**INPUT DATA:**
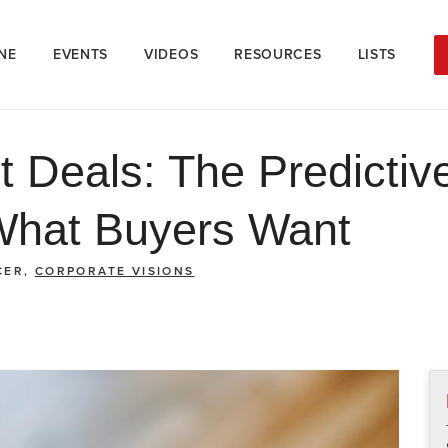
NE
EVENTS
VIDEOS
RESOURCES
LISTS
t Deals: The Predictiv
What Buyers Want
CER,
CORPORATE VISIONS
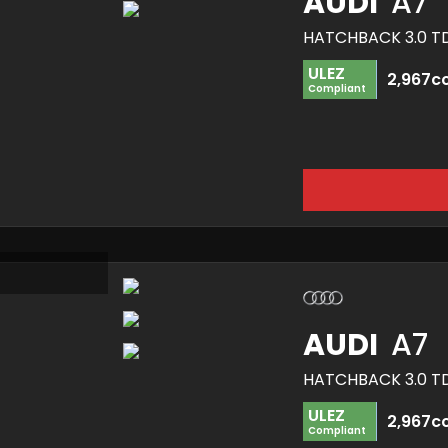
AUDI
A7
ULEZ
2,967c
Compliant
AUDI
A7
ULEZ
2,967c
Compliant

**EXERCISE DIRECTIONS:** Each line of the material is to be output exactly. Images are not part of the expected output.

**ANSWER TO THE EXERCISE:**
NE
EVENTS
VIDEOS
RESOURCES
LISTS
t Deals: The Predictiv
What Buyers Want
CER,
CORPORATE VISIONS
AUDI
A7
ULEZ
2,967c
Compliant
AUDI
A7
ULEZ
2,967c
Compliant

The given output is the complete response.